- DATA TO PROCESS:
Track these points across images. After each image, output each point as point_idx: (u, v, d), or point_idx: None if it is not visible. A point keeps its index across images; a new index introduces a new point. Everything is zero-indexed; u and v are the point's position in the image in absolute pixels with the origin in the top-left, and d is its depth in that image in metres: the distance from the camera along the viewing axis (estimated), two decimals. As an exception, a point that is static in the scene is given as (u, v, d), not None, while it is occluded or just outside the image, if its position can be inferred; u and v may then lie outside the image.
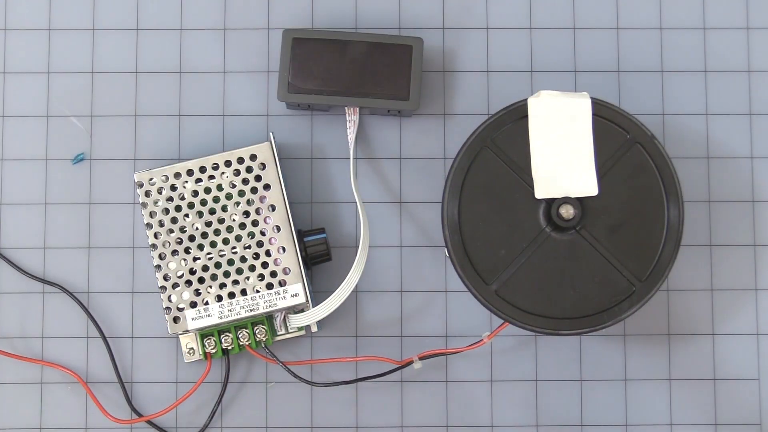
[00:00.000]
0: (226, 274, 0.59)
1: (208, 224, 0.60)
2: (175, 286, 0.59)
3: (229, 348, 0.60)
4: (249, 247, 0.60)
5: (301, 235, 0.61)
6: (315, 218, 0.63)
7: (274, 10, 0.65)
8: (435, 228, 0.63)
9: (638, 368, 0.63)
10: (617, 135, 0.56)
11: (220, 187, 0.60)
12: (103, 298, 0.63)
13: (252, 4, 0.65)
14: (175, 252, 0.60)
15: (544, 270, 0.56)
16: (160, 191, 0.60)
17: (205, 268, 0.60)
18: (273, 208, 0.60)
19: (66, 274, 0.63)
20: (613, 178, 0.56)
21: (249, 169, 0.60)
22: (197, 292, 0.59)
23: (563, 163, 0.56)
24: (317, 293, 0.62)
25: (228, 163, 0.60)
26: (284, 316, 0.61)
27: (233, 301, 0.59)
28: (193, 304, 0.59)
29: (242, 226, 0.60)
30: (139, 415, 0.62)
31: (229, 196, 0.60)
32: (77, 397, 0.62)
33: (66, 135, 0.64)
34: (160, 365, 0.62)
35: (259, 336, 0.60)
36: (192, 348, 0.61)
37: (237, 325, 0.60)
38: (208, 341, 0.60)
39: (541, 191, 0.56)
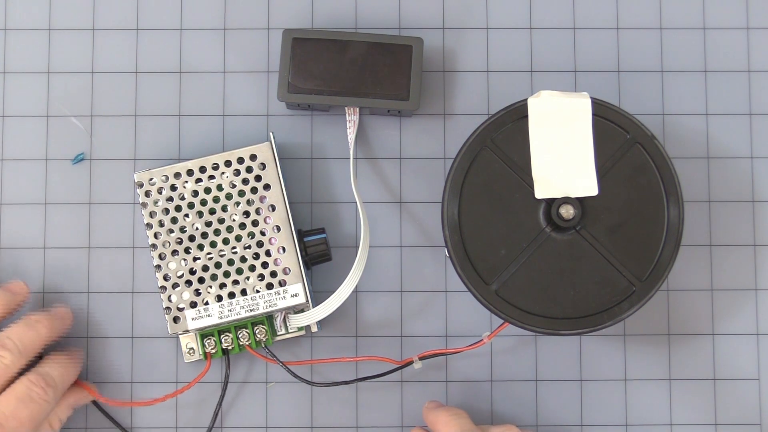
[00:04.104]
0: (226, 274, 0.59)
1: (208, 224, 0.60)
2: (175, 286, 0.59)
3: (229, 348, 0.60)
4: (249, 247, 0.60)
5: (301, 235, 0.61)
6: (315, 218, 0.63)
7: (274, 10, 0.65)
8: (435, 228, 0.63)
9: (638, 368, 0.63)
10: (617, 135, 0.56)
11: (220, 187, 0.60)
12: (103, 298, 0.63)
13: (252, 4, 0.65)
14: (175, 252, 0.60)
15: (544, 270, 0.56)
16: (160, 191, 0.60)
17: (205, 268, 0.60)
18: (273, 208, 0.60)
19: (66, 274, 0.63)
20: (613, 178, 0.56)
21: (249, 169, 0.60)
22: (197, 292, 0.59)
23: (563, 163, 0.56)
24: (317, 293, 0.62)
25: (228, 163, 0.60)
26: (284, 316, 0.61)
27: (233, 301, 0.59)
28: (193, 304, 0.59)
29: (242, 226, 0.60)
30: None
31: (229, 196, 0.60)
32: (77, 397, 0.62)
33: (66, 135, 0.64)
34: (160, 365, 0.62)
35: (259, 336, 0.60)
36: (192, 348, 0.61)
37: (237, 325, 0.60)
38: (208, 341, 0.60)
39: (541, 191, 0.56)
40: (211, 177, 0.60)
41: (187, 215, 0.60)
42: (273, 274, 0.60)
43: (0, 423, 0.54)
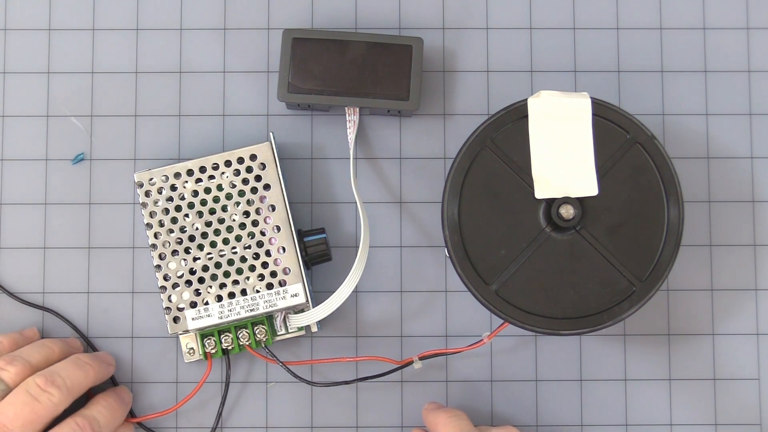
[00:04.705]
0: (226, 274, 0.59)
1: (208, 224, 0.60)
2: (175, 286, 0.59)
3: (229, 348, 0.60)
4: (249, 247, 0.60)
5: (301, 235, 0.61)
6: (315, 218, 0.63)
7: (274, 10, 0.65)
8: (435, 228, 0.63)
9: (638, 368, 0.63)
10: (617, 135, 0.56)
11: (220, 187, 0.60)
12: (103, 298, 0.63)
13: (252, 4, 0.65)
14: (175, 252, 0.60)
15: (544, 270, 0.56)
16: (160, 191, 0.60)
17: (205, 268, 0.60)
18: (273, 208, 0.60)
19: (66, 275, 0.63)
20: (613, 178, 0.56)
21: (249, 169, 0.60)
22: (197, 292, 0.59)
23: (563, 163, 0.56)
24: (317, 293, 0.62)
25: (228, 163, 0.60)
26: (284, 316, 0.61)
27: (233, 301, 0.59)
28: (193, 304, 0.59)
29: (242, 226, 0.60)
30: (134, 416, 0.62)
31: (229, 196, 0.60)
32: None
33: (66, 135, 0.64)
34: (160, 365, 0.62)
35: (259, 336, 0.60)
36: (192, 348, 0.61)
37: (237, 325, 0.60)
38: (208, 341, 0.60)
39: (541, 191, 0.56)
40: (211, 177, 0.60)
41: (187, 215, 0.60)
42: (273, 274, 0.60)
43: None
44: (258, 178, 0.60)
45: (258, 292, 0.59)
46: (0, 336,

- TASK INSTRUCTIONS:
The records above need to be copied exactly, though not their pictures.

- SOLUTION FOR THIS TASK:
Track these points across images. After each image, output each point as point_idx: (u, v, d), or point_idx: None if it is not visible. A point keeps its index across images; a new index introduces a new point. Everything is zero-indexed; u and v are the point's position in the image in absolute pixels with the origin in the top-left, and d is its depth in that image in metres: the distance from the camera along the viewing axis (estimated), two decimals. As an exception, a point that is static in the scene is given as (u, v, d), not None, while it is occluded or just outside the image, if its position can be inferred; u and v may then lie outside the image.
[00:00.000]
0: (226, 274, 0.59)
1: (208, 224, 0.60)
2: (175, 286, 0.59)
3: (229, 348, 0.60)
4: (249, 247, 0.60)
5: (301, 235, 0.61)
6: (315, 218, 0.63)
7: (274, 10, 0.65)
8: (435, 228, 0.63)
9: (638, 368, 0.63)
10: (617, 135, 0.56)
11: (220, 187, 0.60)
12: (103, 298, 0.63)
13: (252, 4, 0.65)
14: (175, 252, 0.60)
15: (544, 270, 0.56)
16: (160, 191, 0.60)
17: (205, 268, 0.60)
18: (273, 208, 0.60)
19: (66, 274, 0.63)
20: (613, 178, 0.56)
21: (249, 169, 0.60)
22: (197, 292, 0.59)
23: (563, 163, 0.56)
24: (317, 293, 0.62)
25: (228, 163, 0.60)
26: (284, 316, 0.61)
27: (233, 301, 0.59)
28: (193, 304, 0.59)
29: (242, 226, 0.60)
30: (139, 415, 0.62)
31: (229, 196, 0.60)
32: (77, 397, 0.62)
33: (66, 135, 0.64)
34: (160, 365, 0.62)
35: (259, 336, 0.60)
36: (192, 348, 0.61)
37: (237, 325, 0.60)
38: (208, 341, 0.60)
39: (541, 191, 0.56)
[00:04.104]
0: (226, 274, 0.59)
1: (208, 224, 0.60)
2: (175, 286, 0.59)
3: (229, 348, 0.60)
4: (249, 247, 0.60)
5: (301, 235, 0.61)
6: (315, 218, 0.63)
7: (274, 10, 0.65)
8: (435, 228, 0.63)
9: (638, 368, 0.63)
10: (617, 135, 0.56)
11: (220, 187, 0.60)
12: (103, 298, 0.63)
13: (252, 4, 0.65)
14: (175, 252, 0.60)
15: (544, 270, 0.56)
16: (160, 191, 0.60)
17: (205, 268, 0.60)
18: (273, 208, 0.60)
19: (66, 274, 0.63)
20: (613, 178, 0.56)
21: (249, 169, 0.60)
22: (197, 292, 0.59)
23: (563, 163, 0.56)
24: (317, 293, 0.62)
25: (228, 163, 0.60)
26: (284, 316, 0.61)
27: (233, 301, 0.59)
28: (193, 304, 0.59)
29: (242, 226, 0.60)
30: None
31: (229, 196, 0.60)
32: (77, 397, 0.62)
33: (66, 135, 0.64)
34: (160, 365, 0.62)
35: (259, 336, 0.60)
36: (192, 348, 0.61)
37: (237, 325, 0.60)
38: (208, 341, 0.60)
39: (541, 191, 0.56)
40: (211, 177, 0.60)
41: (187, 215, 0.60)
42: (273, 274, 0.60)
43: (0, 423, 0.54)
[00:04.705]
0: (226, 274, 0.59)
1: (208, 224, 0.60)
2: (175, 286, 0.59)
3: (229, 348, 0.60)
4: (249, 247, 0.60)
5: (301, 235, 0.61)
6: (315, 218, 0.63)
7: (274, 10, 0.65)
8: (435, 228, 0.63)
9: (638, 368, 0.63)
10: (617, 135, 0.56)
11: (220, 187, 0.60)
12: (103, 298, 0.63)
13: (252, 4, 0.65)
14: (175, 252, 0.60)
15: (544, 270, 0.56)
16: (160, 191, 0.60)
17: (205, 268, 0.60)
18: (273, 208, 0.60)
19: (66, 275, 0.63)
20: (613, 178, 0.56)
21: (249, 169, 0.60)
22: (197, 292, 0.59)
23: (563, 163, 0.56)
24: (317, 293, 0.62)
25: (228, 163, 0.60)
26: (284, 316, 0.61)
27: (233, 301, 0.59)
28: (193, 304, 0.59)
29: (242, 226, 0.60)
30: (134, 416, 0.62)
31: (229, 196, 0.60)
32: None
33: (66, 135, 0.64)
34: (160, 365, 0.62)
35: (259, 336, 0.60)
36: (192, 348, 0.61)
37: (237, 325, 0.60)
38: (208, 341, 0.60)
39: (541, 191, 0.56)
40: (211, 177, 0.60)
41: (187, 215, 0.60)
42: (273, 274, 0.60)
43: None
44: (258, 178, 0.60)
45: (258, 292, 0.59)
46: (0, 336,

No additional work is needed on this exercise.